The satellite data used in this study did not allow for measuring the changes in spectrum introduced by different types of light fixtures because the OLS sensor is a panchromatic straddling the visible and near-infrared portions of the electromagnetic spectrum. However, it is possible that changes in spectrum associated with the evolution of lighting technology may also affect the sleep patterns of the population. Selective effects of the light spectrum on sleep indicators have been documented in laboratory studies. How the effects of changes in light spectrum manifest themselves in the general population under environmental conditions should be studied with the design of multispectral nighttime sensors.
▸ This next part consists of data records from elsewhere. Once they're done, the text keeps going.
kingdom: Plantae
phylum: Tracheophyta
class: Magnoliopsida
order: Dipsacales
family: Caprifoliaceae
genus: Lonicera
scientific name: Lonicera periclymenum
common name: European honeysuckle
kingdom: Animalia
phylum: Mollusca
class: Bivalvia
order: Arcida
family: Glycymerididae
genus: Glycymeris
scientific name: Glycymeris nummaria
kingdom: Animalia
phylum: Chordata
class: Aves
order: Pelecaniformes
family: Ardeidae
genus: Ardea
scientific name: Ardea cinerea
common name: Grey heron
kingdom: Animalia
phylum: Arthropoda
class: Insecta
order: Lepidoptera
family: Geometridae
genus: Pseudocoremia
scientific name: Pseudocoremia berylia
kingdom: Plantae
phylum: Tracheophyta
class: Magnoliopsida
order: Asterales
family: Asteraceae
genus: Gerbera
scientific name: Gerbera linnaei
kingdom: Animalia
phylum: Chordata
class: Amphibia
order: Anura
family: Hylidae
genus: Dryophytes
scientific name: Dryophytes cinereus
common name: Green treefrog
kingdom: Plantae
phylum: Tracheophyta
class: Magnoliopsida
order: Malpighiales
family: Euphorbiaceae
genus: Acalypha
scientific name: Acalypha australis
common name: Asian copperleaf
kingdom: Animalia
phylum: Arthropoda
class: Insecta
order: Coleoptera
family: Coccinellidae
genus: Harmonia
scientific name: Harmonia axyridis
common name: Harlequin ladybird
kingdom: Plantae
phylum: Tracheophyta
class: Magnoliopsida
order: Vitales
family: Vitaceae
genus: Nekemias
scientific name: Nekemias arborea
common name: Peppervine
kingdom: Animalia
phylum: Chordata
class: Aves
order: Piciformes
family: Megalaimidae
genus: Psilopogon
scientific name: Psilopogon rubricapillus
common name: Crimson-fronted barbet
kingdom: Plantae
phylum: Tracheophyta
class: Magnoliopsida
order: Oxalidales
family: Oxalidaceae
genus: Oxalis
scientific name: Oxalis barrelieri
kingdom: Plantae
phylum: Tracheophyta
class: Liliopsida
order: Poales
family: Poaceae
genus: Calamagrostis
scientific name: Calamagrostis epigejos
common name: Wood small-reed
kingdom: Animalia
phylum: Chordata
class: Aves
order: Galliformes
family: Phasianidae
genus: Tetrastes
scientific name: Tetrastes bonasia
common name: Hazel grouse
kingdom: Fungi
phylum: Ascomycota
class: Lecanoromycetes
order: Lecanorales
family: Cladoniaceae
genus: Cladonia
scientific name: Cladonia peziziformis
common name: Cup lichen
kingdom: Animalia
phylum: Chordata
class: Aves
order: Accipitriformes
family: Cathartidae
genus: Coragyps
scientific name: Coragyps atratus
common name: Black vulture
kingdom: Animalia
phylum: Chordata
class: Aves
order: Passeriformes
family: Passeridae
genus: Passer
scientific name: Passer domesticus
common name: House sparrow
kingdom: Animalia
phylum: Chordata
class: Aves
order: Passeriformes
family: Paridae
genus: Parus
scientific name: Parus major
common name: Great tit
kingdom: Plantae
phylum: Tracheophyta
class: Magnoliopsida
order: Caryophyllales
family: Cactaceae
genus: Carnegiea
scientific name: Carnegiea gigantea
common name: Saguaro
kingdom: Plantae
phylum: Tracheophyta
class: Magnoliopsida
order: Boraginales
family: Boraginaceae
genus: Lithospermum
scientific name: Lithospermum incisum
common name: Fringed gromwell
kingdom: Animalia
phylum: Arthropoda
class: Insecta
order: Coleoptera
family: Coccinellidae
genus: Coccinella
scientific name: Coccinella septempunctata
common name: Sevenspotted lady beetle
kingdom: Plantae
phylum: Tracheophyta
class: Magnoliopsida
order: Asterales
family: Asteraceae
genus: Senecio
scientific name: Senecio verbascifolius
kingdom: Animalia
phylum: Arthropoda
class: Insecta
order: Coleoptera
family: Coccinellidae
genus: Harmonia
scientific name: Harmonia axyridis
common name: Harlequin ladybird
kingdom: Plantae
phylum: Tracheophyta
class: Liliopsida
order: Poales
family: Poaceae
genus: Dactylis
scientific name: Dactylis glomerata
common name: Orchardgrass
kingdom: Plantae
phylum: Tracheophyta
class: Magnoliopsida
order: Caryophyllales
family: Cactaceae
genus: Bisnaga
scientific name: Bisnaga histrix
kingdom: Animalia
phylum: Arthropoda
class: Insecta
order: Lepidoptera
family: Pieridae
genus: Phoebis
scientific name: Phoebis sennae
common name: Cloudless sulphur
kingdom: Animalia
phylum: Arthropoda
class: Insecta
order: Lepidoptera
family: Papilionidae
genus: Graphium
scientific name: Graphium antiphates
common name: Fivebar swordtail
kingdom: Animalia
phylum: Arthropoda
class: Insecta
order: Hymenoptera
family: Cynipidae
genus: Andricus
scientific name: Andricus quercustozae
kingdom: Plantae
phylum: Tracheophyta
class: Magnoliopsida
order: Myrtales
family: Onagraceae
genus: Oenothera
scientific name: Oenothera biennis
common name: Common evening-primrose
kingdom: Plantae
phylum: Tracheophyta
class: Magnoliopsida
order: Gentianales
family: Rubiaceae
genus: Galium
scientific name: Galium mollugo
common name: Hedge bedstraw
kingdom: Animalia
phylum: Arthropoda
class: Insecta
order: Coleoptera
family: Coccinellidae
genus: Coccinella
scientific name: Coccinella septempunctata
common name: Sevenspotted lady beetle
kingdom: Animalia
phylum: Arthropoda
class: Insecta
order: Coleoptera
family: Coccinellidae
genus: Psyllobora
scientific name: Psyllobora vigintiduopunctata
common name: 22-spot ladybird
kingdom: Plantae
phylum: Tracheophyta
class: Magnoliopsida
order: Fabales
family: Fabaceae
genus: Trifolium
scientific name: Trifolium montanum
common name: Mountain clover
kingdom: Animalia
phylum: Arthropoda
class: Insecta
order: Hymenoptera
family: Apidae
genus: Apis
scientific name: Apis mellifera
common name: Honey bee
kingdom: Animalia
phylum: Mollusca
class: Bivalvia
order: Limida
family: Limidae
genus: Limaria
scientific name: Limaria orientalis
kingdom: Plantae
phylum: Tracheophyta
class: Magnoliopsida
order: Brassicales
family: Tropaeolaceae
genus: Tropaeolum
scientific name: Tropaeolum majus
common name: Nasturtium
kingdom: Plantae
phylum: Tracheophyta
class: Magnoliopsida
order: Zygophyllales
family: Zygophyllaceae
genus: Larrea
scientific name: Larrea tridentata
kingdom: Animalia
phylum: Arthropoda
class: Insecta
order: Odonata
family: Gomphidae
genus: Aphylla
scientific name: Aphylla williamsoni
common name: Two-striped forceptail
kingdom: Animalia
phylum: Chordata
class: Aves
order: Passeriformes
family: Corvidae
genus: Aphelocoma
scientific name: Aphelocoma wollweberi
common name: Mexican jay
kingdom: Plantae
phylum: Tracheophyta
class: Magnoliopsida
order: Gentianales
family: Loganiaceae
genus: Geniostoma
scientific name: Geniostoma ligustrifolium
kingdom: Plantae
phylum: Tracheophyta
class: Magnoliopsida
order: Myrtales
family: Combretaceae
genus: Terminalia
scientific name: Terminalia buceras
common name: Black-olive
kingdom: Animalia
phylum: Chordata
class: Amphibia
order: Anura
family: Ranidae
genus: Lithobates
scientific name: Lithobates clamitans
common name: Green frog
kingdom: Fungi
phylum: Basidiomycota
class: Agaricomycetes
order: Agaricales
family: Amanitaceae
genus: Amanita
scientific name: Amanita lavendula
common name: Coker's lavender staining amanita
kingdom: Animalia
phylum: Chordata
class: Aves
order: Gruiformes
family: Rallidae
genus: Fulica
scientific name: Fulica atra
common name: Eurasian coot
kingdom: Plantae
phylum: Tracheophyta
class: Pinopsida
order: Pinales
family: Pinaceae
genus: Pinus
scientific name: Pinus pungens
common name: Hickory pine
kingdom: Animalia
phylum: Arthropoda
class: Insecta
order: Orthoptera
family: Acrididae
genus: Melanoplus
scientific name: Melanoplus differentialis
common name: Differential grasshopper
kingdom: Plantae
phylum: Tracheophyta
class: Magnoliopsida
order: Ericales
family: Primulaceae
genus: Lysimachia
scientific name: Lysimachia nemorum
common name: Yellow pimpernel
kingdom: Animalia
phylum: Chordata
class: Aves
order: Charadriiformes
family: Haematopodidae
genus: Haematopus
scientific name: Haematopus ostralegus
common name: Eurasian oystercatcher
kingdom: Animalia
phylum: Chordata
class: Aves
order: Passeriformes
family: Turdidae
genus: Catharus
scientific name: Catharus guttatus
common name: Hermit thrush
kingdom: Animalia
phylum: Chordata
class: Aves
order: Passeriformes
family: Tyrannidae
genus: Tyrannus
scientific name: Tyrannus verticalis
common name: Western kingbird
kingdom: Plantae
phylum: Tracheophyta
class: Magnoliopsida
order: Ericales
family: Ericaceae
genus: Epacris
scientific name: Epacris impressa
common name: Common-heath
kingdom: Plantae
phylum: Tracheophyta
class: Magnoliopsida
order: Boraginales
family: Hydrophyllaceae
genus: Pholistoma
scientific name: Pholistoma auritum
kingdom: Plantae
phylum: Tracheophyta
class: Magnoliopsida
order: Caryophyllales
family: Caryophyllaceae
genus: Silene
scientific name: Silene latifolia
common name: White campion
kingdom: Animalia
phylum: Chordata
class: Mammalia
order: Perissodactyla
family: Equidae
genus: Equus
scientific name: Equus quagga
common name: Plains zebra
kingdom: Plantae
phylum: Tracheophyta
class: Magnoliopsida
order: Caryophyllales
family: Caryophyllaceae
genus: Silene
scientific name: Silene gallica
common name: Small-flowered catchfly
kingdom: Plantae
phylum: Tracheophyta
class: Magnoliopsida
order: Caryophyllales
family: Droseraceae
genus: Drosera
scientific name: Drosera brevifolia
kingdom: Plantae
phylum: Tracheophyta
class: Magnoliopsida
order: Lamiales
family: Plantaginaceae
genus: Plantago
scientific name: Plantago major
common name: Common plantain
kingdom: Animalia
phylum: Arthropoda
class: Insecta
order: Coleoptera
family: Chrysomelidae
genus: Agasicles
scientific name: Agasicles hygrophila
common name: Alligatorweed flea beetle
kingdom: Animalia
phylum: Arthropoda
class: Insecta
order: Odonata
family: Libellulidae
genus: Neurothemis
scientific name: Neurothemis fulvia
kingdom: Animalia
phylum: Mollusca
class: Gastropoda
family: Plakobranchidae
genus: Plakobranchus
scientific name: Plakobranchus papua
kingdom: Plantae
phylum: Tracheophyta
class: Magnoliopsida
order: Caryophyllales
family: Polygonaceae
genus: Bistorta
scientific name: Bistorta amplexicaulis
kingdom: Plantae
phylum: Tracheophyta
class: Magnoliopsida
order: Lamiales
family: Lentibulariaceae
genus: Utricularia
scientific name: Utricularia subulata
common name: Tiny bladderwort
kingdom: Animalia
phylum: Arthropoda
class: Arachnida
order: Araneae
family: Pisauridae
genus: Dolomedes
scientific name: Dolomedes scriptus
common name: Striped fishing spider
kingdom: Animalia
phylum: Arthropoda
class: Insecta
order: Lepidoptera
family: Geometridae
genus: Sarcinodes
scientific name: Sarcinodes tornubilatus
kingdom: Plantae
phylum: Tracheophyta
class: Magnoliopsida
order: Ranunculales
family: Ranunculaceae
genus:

As cities grow and new developments are added, the number of street lights increases, brightening our neighborhoods even more. Because of enhanced effects with traditional lighting technology such as high-pressure sodium lights, lighting has an effect beyond the simple illumination of streets.36
DISCLOSURE STATEMENT
This was not an industry supported study. This study was supported by the Arrillaga Foundation and by the Philip Stein Foundation (MMO). The authors have no other financial relationships or commercial interests with the sponsors. The sponsors had no role in the design and conduct of the study, nor the collection, management, analysis and interpretation of the data. There was no editorial direction or censorship from the sponsors. The sponsors have not seen the manuscript and had no role in the decision to submit the paper for publication. No writing assistance was provided. The authors had access to all data from the study, both what is reported and what is unreported, and they also had complete freedom to direct the analysis and the reporting, without influence from the sponsors. Dr. Ohayon has received research support from Jazz Pharmaceuticals. Dr. Milesi has indicated no financial conflicts of interest.
ACKNOWLEDGMENTS
Author contributions: The two authors have participated sufficiently in the work to take public responsibility for the content. More specifically, the two authors were involved in the conception OR design OR analysis and interpretation of data; have contributed to the drafting and revisions of the manuscript; and have approved the submitted version. MMO was the PI of this study and was doing the data collection. CM was in charge of collecting the nighttime light radiance data.